Clients of *Net scum* should be happy to know that their generous donation is funding the black ops of allied nations and their death squads. Every time you decrypt a file a child dies in Syria / Iraq / Libya / Sudan / Donbass / Yemen. The only other possible conclusion is that the 5-eyes intelligence services are all smoke and mirrors, a threat rather than a value, completely useless at protecting anything. I'll go for the state sponsored terrorism theorem as more likely.
Lots of people think they make "backups"
What did they miss:
1) Archives
a) Tax office wants something from X years ago
b) Boss needs a customer file from long ago
c) How did we work thought this type of problem in the past?
2) Near line backup
a) "opps I deleted my report for a customer"

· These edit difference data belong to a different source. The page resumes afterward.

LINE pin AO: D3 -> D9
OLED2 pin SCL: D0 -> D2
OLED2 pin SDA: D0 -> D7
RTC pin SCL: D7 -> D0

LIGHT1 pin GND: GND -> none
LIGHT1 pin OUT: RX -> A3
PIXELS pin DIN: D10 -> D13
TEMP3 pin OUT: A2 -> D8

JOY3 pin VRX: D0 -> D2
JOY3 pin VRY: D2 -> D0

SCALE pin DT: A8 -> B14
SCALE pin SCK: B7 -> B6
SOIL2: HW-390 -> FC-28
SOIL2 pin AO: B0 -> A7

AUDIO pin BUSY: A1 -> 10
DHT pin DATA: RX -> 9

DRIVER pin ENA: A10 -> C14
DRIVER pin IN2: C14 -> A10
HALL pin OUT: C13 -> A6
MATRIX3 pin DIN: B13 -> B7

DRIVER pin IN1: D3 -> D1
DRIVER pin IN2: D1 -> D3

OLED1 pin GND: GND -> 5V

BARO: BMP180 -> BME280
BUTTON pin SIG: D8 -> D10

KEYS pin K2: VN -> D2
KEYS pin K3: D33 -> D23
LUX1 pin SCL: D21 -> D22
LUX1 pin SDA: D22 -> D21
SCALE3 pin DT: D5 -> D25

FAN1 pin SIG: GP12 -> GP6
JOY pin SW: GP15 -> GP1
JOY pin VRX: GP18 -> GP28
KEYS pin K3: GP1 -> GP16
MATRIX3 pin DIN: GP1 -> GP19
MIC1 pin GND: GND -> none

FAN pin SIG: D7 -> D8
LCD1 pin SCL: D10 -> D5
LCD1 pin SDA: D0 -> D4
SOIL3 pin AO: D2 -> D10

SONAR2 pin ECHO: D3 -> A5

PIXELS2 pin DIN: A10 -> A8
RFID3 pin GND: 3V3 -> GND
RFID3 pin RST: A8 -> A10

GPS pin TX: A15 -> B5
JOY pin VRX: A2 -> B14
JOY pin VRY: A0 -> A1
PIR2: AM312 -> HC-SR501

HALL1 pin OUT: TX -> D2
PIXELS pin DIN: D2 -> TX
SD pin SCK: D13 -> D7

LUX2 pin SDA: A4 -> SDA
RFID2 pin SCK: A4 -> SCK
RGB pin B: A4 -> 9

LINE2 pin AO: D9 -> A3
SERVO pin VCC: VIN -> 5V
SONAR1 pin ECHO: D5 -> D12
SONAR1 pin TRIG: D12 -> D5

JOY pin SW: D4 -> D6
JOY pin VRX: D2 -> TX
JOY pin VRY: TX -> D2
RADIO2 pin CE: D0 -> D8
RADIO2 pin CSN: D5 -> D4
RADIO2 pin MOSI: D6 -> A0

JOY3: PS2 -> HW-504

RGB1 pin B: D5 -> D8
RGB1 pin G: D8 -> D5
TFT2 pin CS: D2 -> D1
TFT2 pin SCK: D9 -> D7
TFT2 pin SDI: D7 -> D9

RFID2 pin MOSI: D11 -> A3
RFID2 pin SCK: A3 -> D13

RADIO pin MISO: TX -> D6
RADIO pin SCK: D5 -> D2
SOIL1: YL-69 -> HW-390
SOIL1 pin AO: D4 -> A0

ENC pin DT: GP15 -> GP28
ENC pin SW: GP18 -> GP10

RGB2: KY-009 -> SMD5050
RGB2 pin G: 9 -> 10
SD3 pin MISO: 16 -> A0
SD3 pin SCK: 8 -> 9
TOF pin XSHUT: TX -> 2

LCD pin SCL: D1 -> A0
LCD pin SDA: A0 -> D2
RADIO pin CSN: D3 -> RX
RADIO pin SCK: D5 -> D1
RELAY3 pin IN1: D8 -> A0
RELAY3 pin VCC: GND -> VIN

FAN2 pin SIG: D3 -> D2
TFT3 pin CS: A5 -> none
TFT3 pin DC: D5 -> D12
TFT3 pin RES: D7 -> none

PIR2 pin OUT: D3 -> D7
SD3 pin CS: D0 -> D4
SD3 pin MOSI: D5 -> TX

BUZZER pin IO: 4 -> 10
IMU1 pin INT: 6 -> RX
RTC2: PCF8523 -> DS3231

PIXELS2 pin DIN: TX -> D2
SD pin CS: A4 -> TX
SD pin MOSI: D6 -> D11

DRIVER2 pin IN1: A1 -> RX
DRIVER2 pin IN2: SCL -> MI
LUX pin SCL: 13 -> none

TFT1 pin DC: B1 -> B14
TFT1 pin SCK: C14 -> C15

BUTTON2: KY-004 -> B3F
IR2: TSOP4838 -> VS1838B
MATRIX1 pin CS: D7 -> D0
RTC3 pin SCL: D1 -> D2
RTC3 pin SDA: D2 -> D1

b) PFY just doesn't understand how to configure something so its rollback time
3) Disaster recovery
a) File server raid card died and we can't get one that talks to the existing disks anymore
b) The building burned down
c) The crazy guy in development was sacked and now all the files are funny
d) Synolocker is running on the sales XP box
I see a lot of attachments at the mail server here every day with names like resume.doc.scr - to the average luser this looks like a resume and when the open it the file just appears to close and they figure that the poor sucker sent them an empty document.
Currently I'm seeing about five .scr files to every .exe or .doc/.xls infected file although java script nuggets are becoming more popular. I block them all at the mail server.
I have been getting a few dropbox invites just recently, but i'm behind smsmse and I set the content filtering to drop any email that contains any executible file whether exe, cmd scr etc. Seems to work well.
Also implimented a file scanning rule on windows servers (courtesy of spiceworks) that if we / client gets unlucky and gets infected and starts mass file modifications / decrypt.txt files start appearing, it effectively blocks that IP, or blocks the file saves (can't remember off the top of my head)
I have seen it three times, twice in businesses and once as a residential job, but his one was a bugger because it took out his backup too as his backup hdd was always left connected.
For those of you bleating "backup", may I remind you that the latest round of this particular nastyware hangs around for a while encrypting/decrypting files on the fly... which means that the backups themselves contain nothing but encrypted files by the time the virus pulls the plug on the decryption part of things.
So no, it is entirely possible that backups would NOT have helped.
Then you also have to factor in the cost of toner, paper, storage, probably locks, and labor in case the stuff actually has to be restored to an electronic format. Plus this does nothing for stuff (like programs) that don't convert easily to paper, and anything that can preserve a program can preserve a malware.